На следующий же день, по настоянию отца Анатолия и с его благословения, я был рукоположен в священный сан, а уже через неделю, в сопровождении немногочисленного семейства, переправил скудный свой скарб в удалённое от больших городов селение, приход которого состоял из трёх старушек и увечного бобыля в сторожах. Мне предстояло отстроить храм и распространить влияние православной веры на все близлежащие деревни, а уж как, каким манером… На всё воля Божья!
Здесь живут люди…
Дело было жарким летом, совершенно таким, каким оно обыкновенно бывает на юге, когда рассудок, отказываясь служить, несообразно поводу, направляет в каждую тень или к воде, в любом её виде. Переминаясь с ноги на ногу, сдувая ветром прилипшую ко лбу чёлку, и кидаясь с пирса в распростёртые объятия берега бухты прямо так, в чём есть, беззастенчиво плавился Новороссийск. Славный город, где все белом, -чайки, капитаны с ног до головы, матросы – ровно на треть, по количеству светлых полос тельняшки и локоны волн. Запах солярки, спутавшись с парами морской воды, лучше шипра кружит голову незамужним дамочкам, а замужним – ещё шибче. Но, сейчас не про то.
На железнодорожном вокзале, выскользнув из духоты плацкарты в прохладу приморского утра, вышел ничем не примечательный гражданин. От прочих, по-муравьиному снующих пассажиров, его отличало лишь отсутствие багажа. Ушлые носильщики, сбившиеся в кучку, как мусор к стене, тоскливо, по-собачьи, распахивали сонные рты навстречу рассвету, равнодушно рассматривая гражданина, который, несмотря на ранний час, был тщательно выбрит. В его облике сквозила некая сосредоточенность, коей лишены все отдыхающие, а рука, вместо сытого ненужной одеждой чемодана, сжимала ручку портфеля, местами истёртого до мездры, и, судя по всему, почти пустого. Мужчина выделялся из толпы, пожалуй, ещё и тем, что казался бледнее любого из вновь прибывших, словно его долго держали в запертой комнате. Но и это не было чем-то из ряда вон. Подумаешь, мало ли таких. Замотанный жизнью, усталый человек приехал окунуться в море…

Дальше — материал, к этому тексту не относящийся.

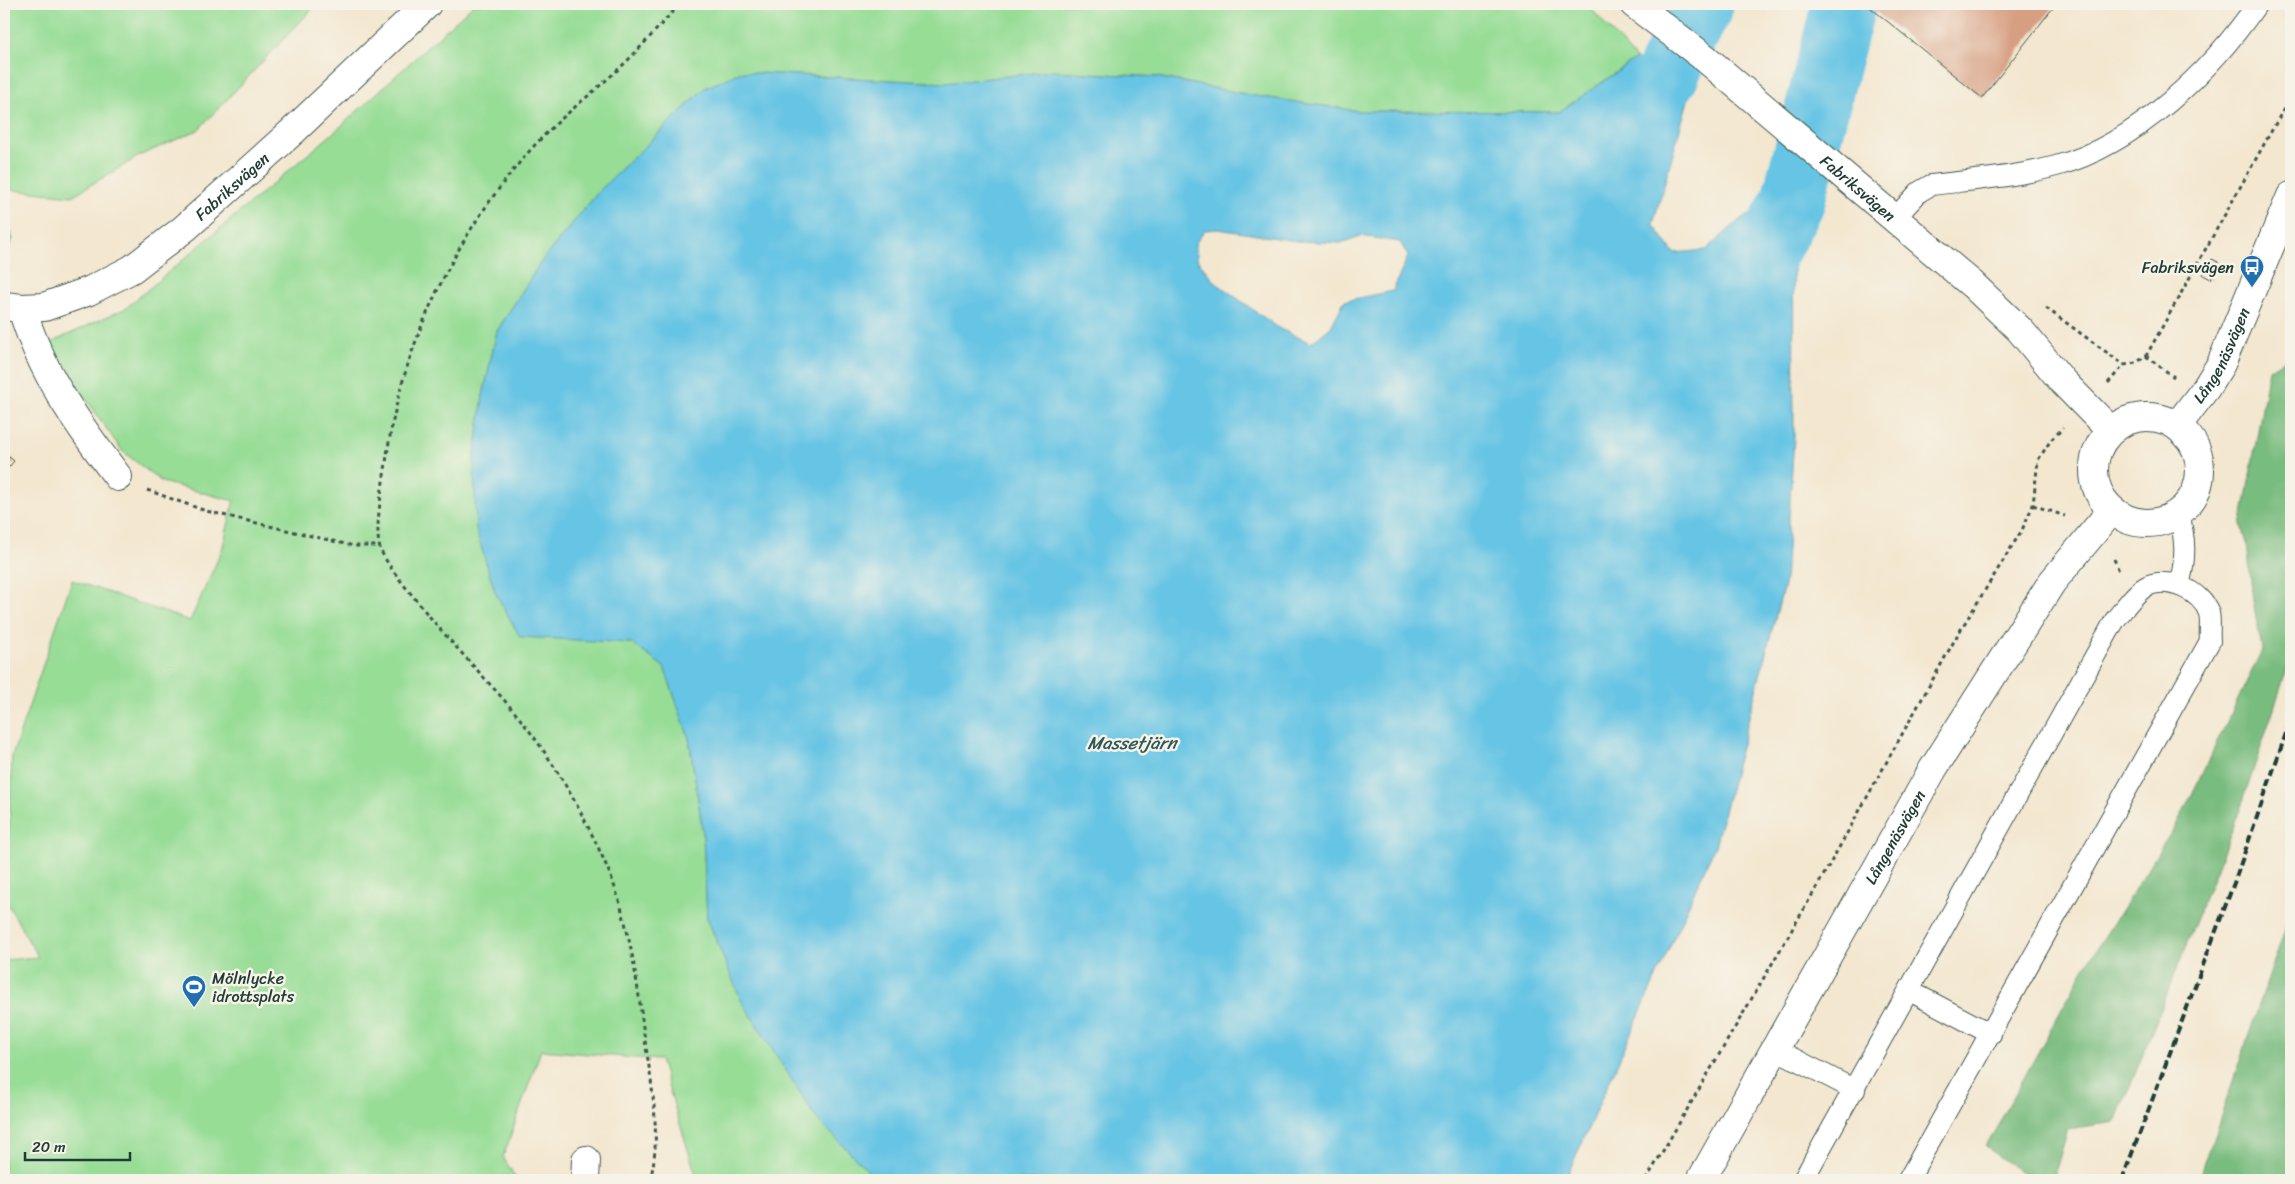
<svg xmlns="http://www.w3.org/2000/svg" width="2295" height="1184" viewBox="0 0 2295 1184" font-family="Sriracha,sans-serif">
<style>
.green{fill:#97dd96;stroke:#5b8d65}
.forest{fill:#79bc7f;stroke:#4c7c5a}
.water{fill:#66c4e4;stroke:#42808c;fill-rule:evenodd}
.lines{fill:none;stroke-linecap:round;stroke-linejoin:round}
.river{stroke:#66c4e4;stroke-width:64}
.building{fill:#d79f82}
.service-casing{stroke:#3f564b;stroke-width:22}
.minor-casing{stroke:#3f564b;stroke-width:30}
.path{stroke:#3f564b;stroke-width:3;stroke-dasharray:4 4;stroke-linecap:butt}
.service{stroke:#fff;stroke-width:20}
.minor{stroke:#fff;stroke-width:28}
.rail{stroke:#1f3d34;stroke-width:4;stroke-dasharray:8 4;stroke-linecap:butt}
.labels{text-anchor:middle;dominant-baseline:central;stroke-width:5;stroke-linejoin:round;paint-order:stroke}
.street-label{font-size:16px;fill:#1f3d34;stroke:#f7f3e8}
.poi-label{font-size:16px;fill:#1f3d34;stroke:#f7f3e8;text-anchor:end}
.water-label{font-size:18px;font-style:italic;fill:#2d5857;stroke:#f7f3e8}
</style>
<rect width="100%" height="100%" fill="#f7f3e8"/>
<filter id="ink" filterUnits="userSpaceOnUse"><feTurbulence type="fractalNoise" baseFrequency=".02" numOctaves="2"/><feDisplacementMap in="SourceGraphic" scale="10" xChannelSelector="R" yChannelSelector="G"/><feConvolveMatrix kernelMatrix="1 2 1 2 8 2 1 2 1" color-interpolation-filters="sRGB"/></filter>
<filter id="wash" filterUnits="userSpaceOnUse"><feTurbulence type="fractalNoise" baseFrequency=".0096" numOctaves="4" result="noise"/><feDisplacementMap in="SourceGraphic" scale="20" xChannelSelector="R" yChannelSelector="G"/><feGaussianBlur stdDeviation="1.12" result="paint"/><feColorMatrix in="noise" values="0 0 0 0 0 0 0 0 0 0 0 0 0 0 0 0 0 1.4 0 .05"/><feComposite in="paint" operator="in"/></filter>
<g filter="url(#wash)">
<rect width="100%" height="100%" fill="#f3e7d0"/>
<path class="green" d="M4,4H317L198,130L141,155L72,196L4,189Z
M474,4H1355L1380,7L1413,4H1587L1636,59L1559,112L1358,111L1255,96L1157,77L1053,71L946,83L741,72L705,88L600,190L543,259L497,331L483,396L474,462L520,636L631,643L664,667L689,738L703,834L707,918L871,1176L877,1180H702L695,1172L660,1060L541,1050L503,1157L517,1180H4V960L38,957L6,901L12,756L72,580L190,621L222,550L234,501L162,482L122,451L48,344L126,308L339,128Z"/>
<path class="forest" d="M4,218L13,239L4,254Z
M2291,357V641L2288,666L2240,810L2116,1122L2068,1129L2053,1180C2026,1180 2007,1162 1986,1147L2085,967L2181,817L2262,650L2253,601L2247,543L2241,526L2269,369Z
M2291,912V1180H2199Z"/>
<path class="water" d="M1636,59L1666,76L1692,86L1653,224L1674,253L1706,250L1743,217L1793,201L1794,436L1785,581L1715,846L1565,1180H877L816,1118L741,1000L707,918L703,834L689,738L664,667L631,643L520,637L495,592L476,529L474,462L483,396L497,331L543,259L600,190L705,88L741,72L946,83L1053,71L1157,77L1255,96L1358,111L1559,112ZM1218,229L1296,241L1341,243L1360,236L1400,242L1408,256L1393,291L1344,301L1331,327L1311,343L1280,329L1216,283L1198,261L1195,244L1205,230Z"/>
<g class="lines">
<path class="river" d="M1666,76L1702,4
M1752,279L1793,201L1844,4"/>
</g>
<g id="blocks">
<path class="building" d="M1866,4H2056L1982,98Z
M2212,259L2218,262L2211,279L2203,275Z
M4,453L14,461L4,473Z"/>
</g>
</g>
<g filter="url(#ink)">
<use href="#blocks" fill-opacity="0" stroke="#3f564b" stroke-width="1"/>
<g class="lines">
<defs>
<path id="service" d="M1895,218L1919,192L1931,185C1972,180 2016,177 2056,166C2135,145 2212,70 2257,4
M2179,512C2185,539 2187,557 2179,585
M1910,991L1991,1034
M1775,1049L1855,1090
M1803,1180L2115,620C2124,609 2134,593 2147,586C2169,576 2201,591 2209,613C2211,621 2209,633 2210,641L1908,1180"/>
<g id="minor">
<path id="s1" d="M1634,4L1705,58L1973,285L2020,330L2063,382L2110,430"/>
<path id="s2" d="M4,306L22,308L44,307L89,291L132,269L185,228L293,131L427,4"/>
<path d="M22,308C40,372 79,426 118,477"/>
<circle cx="2147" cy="470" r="53"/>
<path id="s3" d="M2177,426L2206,388L2221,364L2291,196"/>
<path d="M585,1180L586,1160"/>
<path id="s4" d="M1701,1180L1933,769L2052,582L2112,510"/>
</g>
</defs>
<use href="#service" class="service-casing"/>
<use href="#minor" class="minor-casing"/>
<path class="path" d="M2046,308L2124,365
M2146,356L2174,377
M2108,383L2124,365L2136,363L2146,356L2291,96
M147,490L206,511L354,546H379
M2033,505L2065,516
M2114,559L2119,571
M650,1180C664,1128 647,1065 641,1011C635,967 626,913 609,872C586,817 550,753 511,708C480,672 446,638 416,600C404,585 390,569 381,551C373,534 383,483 386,463C400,347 456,232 534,146C563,114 599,89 630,58C647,41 663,21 681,4
M1646,1180L1822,878L1958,634L2022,530L2033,505L2038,460L2051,440L2063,428"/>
<use href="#service" class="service"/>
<use href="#minor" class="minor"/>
<path class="rail" d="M2122,1180L2234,883L2291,719"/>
</g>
</g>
<defs>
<symbol id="bus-pin" viewBox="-11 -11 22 30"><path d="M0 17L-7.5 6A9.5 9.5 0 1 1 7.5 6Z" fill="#1f6fb2" stroke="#f7f3e8"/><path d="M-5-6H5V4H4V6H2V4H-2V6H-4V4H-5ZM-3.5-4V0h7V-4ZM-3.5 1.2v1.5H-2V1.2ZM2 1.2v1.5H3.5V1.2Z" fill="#fff"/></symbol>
<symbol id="stadium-pin" viewBox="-11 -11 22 30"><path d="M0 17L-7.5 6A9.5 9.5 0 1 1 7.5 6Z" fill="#1f6fb2" stroke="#f7f3e8"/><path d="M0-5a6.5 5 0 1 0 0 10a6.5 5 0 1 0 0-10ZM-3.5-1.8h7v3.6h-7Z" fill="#fff"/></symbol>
</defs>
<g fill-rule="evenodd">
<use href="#bus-pin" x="2238" y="253" width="28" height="38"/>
<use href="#stadium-pin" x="180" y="973" width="28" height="38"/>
</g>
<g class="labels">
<g class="street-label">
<text stroke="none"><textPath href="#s2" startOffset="266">Fabriksvägen</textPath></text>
<text stroke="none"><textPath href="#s1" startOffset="290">Fabriksvägen</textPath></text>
<text stroke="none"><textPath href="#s3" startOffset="84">Långenäsvägen</textPath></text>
<text stroke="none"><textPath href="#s4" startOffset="394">Långenäsvägen</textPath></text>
</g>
<g class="poi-label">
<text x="2234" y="267">Fabriksvägen</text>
<text x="212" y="978" text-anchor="start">Mölnlycke<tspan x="212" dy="18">idrottsplats</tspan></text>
</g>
<g class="water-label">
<text x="1132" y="743">Massetjärn</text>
</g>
</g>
<rect width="2295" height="1184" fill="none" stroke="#f7f3e8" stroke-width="20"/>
<path d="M25 1152v8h105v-8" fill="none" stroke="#1f3d34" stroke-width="2.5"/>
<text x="32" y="1152" font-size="15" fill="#1f3d34" stroke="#f7f3e8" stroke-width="4" paint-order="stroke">20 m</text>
</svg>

Полагаясь скорее на интуицию, чем на память, мужчина прошёл мимо запертой до норд-оста[58 - осенний ветер в этих краях] двери вокзала, и спокойным шагом направился к малому участку земли на берегу Черного моря, до которого, при безветрии чуть больше девяти вёрст, а противу шквала огня противника целых двести двадцать пять дён[59 - подразумевается знаменитая героическая оборона «Малой земли», которая продолжалась 225 дней и завершилась 16 сентября с освобождением Новороссийска]. В дороге мужчина, по не канувшей ещё в Лету фронтовой привычке, считал шаги. Так же, как некогда, недавно совсем, секунды после свиста снаряда, метры до укрытия или патроны. Да, раньше он был весьма хорош в счёте, теперь же часто путался, сбивался, и, встряхивая седой головой, чтобы расставить мысли по местам, принимался проговаривать вновь:
– Раз… два… три…
Не пройдя и половины пути, мужчина осмотрелся. От развороченных взрывами рельс, что некогда струились почти у самой воды, не было даже следа. Обогнув обгоревшие шпалы, сваленные в приличную кучу, мужчина подмигнул парнишке с лопатой, который выглянул из вырытой неподалёку траншеи. Осыпавшаяся с одной стороны, она, к счастью, не походила на воронку от снаряда.
– Что строим? – Спросил мужчина, и мальчишка, рассмеявшись, охотно ответил:
– Вы представляете, дом! Здесь будут жить люди! И даже адрес уже есть! Понимаете, дома ещё нет, а адрес… уже есть!
Мужчина поглядел на парнишку, – тот, как чистый ручей, звенел, переполненный ощущением счастья от текущего в нужное русло времени.
– Хотите, я вам адрес скажу? – Спросил он срывающимся от волнения голосом.
– Давай. – Согласился мужчина.
– Адмирала Серебрякова, дом номер один! – Торжественно возвестил парнишка и рассмеялся.
Некоторое время спустя, когда, подвернув повыше брюки, мужчина бродил по щиколотку в воде, в его ушах ещё звучал этот весёлый ребячий смех. Рыбёшки щекотно пощипывали его за ноги, прибой норовил лизнуть повыше и намочить штанины. Солнечные зайчики, отражаясь от морской ряби, заставляли его то ли улыбаться, то ли щуриться, пока, обернувшись вдруг на берег, мужчина не заметил, что подле его портфеля сидит полосатый кот. Будто линялые, нечистые полосы его тельняшки не давали возможности понять, кто он во флоте, какого роду войск. Одно было ясно, что кот далеко не рыбак, ибо он с тоской глядел на воду, и казалось, будто бы решает, – топиться ему или немного обождать.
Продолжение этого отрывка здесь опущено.